Decision Trace View: Per-request observability

2025-02-25Quantlix Team

When debugging inference runs, you need more than a job ID and a status. You need to see what happened: which model ran, whether fallback kicked in, how long each stage took, and what the guardrails decided. That's what the Decision Trace View gives you.

What it shows

Every completed inference job has a trace. Click a job in your dashboard to open it. The trace includes:

Input summary — Keys and a truncated preview of the prompt or input data.

Model — The deployment's model_id that was used for this run.

Fallback triggered — Whether the primary model failed and a fallback model succeeded.
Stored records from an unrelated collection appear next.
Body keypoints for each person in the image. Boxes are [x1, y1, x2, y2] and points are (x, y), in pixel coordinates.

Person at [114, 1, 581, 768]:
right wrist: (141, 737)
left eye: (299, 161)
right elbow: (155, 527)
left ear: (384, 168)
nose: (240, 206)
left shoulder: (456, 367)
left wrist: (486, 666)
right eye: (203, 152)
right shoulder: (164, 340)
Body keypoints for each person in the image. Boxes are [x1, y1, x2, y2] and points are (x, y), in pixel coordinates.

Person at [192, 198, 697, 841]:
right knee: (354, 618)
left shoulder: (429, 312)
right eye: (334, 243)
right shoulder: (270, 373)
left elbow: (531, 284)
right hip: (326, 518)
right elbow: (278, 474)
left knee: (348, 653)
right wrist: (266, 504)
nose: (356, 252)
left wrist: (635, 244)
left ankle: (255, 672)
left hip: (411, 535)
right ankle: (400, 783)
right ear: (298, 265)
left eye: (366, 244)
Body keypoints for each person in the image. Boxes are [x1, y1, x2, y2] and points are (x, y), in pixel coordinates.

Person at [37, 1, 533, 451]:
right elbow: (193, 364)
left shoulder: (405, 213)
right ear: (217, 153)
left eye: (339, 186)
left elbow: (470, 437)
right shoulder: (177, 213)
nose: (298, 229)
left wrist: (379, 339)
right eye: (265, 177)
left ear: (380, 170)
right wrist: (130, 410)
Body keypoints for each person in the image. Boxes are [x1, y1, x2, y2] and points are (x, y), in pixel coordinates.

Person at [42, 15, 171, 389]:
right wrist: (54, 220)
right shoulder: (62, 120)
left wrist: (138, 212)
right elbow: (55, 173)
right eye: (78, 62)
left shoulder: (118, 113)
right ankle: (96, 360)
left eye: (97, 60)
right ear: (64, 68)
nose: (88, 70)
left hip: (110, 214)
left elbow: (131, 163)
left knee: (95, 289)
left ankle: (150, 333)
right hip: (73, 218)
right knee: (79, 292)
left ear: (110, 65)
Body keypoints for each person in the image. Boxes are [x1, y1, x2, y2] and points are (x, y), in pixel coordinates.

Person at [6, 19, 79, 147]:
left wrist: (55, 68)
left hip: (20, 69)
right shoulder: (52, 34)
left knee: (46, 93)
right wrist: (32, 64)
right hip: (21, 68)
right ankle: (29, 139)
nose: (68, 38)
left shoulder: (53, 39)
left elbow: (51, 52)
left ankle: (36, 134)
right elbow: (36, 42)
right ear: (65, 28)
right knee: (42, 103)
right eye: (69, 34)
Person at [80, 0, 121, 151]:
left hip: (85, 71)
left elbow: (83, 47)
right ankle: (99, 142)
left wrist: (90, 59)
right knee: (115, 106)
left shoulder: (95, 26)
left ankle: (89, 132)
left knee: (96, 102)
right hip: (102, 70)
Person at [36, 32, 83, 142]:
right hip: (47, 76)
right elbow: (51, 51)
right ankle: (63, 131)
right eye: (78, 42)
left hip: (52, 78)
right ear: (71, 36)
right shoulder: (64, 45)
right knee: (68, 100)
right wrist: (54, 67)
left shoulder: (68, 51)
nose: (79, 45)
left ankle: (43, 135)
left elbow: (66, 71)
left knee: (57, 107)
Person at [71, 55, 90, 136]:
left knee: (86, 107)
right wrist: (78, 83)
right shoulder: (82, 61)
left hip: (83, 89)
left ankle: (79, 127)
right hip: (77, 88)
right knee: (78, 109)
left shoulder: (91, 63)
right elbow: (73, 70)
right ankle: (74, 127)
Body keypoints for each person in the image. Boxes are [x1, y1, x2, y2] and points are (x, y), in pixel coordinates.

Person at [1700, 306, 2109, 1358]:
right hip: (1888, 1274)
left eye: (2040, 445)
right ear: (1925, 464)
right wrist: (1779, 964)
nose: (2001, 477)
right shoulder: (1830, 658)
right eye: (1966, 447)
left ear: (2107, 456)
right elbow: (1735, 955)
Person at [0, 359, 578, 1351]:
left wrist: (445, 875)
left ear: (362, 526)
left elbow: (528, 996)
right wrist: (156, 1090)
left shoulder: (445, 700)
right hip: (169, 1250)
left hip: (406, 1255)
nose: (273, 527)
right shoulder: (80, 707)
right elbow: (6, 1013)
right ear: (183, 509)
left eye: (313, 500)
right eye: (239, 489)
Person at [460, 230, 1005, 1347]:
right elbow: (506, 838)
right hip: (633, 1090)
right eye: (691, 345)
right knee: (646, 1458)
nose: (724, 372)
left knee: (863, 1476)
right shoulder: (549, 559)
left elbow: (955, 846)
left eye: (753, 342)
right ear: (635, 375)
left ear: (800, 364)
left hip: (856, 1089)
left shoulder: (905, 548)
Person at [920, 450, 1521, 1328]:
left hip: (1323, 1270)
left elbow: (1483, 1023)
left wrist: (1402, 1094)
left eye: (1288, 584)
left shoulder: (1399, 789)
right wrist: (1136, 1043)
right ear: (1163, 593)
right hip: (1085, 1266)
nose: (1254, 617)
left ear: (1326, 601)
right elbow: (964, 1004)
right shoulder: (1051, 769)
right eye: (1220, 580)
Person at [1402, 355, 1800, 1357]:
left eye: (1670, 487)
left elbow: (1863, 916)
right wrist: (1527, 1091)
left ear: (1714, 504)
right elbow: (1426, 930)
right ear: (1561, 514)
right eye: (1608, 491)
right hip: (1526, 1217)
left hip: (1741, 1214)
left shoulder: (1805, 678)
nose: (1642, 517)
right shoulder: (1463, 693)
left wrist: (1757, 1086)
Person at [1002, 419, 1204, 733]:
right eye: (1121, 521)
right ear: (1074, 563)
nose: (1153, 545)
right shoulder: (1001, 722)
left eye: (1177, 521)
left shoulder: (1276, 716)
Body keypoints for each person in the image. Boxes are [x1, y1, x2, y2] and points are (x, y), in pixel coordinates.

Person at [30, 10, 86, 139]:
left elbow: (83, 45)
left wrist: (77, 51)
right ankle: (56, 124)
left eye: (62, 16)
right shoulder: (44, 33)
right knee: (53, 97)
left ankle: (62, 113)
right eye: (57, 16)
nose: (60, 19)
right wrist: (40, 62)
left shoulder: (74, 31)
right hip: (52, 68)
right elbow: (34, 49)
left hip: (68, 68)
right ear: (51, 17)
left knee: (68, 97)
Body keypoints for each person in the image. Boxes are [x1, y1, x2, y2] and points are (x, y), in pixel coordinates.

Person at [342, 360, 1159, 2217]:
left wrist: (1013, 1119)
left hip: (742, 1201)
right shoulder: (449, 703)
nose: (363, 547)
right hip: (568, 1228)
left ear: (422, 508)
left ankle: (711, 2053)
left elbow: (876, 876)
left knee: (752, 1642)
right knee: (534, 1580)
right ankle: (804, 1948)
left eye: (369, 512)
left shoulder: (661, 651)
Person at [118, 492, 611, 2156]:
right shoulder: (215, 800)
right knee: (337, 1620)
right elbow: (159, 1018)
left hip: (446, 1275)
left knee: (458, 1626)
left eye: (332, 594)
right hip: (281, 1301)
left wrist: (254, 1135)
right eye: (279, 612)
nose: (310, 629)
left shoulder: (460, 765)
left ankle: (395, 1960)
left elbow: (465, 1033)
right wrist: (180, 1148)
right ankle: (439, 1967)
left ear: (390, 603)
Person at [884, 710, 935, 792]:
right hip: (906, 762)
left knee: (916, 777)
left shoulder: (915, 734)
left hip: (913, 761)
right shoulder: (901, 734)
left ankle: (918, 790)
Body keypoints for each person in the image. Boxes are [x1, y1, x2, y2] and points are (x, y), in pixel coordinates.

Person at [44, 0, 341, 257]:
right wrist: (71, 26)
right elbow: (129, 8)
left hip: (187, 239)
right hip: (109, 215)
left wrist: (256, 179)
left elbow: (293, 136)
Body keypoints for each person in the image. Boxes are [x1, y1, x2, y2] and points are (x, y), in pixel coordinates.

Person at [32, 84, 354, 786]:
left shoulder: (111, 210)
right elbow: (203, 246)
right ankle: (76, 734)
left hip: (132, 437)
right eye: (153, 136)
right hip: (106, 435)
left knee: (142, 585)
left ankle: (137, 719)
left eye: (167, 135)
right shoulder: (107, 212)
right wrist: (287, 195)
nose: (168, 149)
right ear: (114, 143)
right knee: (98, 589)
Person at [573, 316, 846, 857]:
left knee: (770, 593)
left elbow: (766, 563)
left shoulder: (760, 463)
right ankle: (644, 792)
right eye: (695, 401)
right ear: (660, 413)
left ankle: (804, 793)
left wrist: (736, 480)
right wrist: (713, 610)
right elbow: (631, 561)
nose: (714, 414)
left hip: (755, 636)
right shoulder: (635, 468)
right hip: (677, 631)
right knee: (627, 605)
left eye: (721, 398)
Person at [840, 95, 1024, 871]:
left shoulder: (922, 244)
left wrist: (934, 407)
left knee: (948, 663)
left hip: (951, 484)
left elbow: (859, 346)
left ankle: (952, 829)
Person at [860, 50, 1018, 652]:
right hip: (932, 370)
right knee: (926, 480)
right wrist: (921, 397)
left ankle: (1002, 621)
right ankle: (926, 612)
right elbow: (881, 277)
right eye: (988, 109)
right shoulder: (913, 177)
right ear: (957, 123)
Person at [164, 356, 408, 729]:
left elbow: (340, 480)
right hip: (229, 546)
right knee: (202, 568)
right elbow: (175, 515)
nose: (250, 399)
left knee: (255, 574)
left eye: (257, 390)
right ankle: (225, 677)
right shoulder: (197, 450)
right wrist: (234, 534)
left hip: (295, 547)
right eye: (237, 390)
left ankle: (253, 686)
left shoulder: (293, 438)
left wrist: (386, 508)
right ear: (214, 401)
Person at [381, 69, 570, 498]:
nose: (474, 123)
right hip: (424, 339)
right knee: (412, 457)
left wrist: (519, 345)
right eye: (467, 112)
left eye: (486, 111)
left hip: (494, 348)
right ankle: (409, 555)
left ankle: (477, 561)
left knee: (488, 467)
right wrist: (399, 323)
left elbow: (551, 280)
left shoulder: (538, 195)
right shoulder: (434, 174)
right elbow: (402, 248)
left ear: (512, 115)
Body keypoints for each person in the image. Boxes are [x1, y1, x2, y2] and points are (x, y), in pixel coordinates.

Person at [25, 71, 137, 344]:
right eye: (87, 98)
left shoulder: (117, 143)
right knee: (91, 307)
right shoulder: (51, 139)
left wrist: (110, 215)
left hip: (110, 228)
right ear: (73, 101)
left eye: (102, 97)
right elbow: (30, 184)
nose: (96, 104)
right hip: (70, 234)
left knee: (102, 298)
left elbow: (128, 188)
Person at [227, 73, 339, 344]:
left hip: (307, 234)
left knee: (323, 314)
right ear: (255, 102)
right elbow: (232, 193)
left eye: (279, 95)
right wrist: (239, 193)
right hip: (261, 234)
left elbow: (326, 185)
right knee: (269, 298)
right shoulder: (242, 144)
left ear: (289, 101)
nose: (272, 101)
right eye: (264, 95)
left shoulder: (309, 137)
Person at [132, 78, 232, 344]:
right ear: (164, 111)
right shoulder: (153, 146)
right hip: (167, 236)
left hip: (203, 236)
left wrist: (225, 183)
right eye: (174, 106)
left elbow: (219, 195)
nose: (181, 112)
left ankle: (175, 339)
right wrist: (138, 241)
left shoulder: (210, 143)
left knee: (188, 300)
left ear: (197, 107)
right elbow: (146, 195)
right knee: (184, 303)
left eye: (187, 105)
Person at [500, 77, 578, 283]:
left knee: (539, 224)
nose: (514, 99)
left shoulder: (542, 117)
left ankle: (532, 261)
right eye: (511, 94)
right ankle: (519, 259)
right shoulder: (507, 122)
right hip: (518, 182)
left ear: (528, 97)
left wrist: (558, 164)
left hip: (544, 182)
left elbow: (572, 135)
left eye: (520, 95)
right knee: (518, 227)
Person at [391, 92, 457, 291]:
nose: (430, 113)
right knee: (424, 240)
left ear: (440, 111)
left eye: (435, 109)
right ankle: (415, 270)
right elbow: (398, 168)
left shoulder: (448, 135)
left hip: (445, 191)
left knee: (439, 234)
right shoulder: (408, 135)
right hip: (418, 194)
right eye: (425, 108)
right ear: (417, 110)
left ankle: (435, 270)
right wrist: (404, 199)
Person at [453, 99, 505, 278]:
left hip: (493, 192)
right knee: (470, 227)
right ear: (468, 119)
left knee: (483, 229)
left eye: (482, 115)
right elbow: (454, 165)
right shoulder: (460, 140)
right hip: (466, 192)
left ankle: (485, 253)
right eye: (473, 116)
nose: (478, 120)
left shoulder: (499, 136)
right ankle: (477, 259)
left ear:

Configure fallback via deployment config.

Retry count — How many times the orchestrator retried inference before success (transient failures like timeouts).

Latency breakdown — Queue time, inference time, and guardrail time in milliseconds. Helps you see where time is spent.

Token amplification — Input tokens, output tokens, and the output/input ratio. Useful for understanding generation length.

Guardrail outcome — Whether the output was blocked, allowed, or flagged for review. Includes policy action and any flags.

Cost — Tokens used, compute seconds, and GPU seconds from the usage record.

Cost Amplification Score — When retries or fallback add cost, the trace shows the breakdown. See the separate article on Cost Amplification Score.

API

You can fetch the trace programmatically:

GET /jobs/{job_id}/trace

Returns a JSON object with all trace fields. Use it for dashboards, alerting, or post-run analysis.

Why it matters

Inference isn't a black box. Retries, fallbacks, and guardrails all affect latency and cost. The Decision Trace View makes that visible so you can tune your deployment, debug failures, and understand cost behavior per request.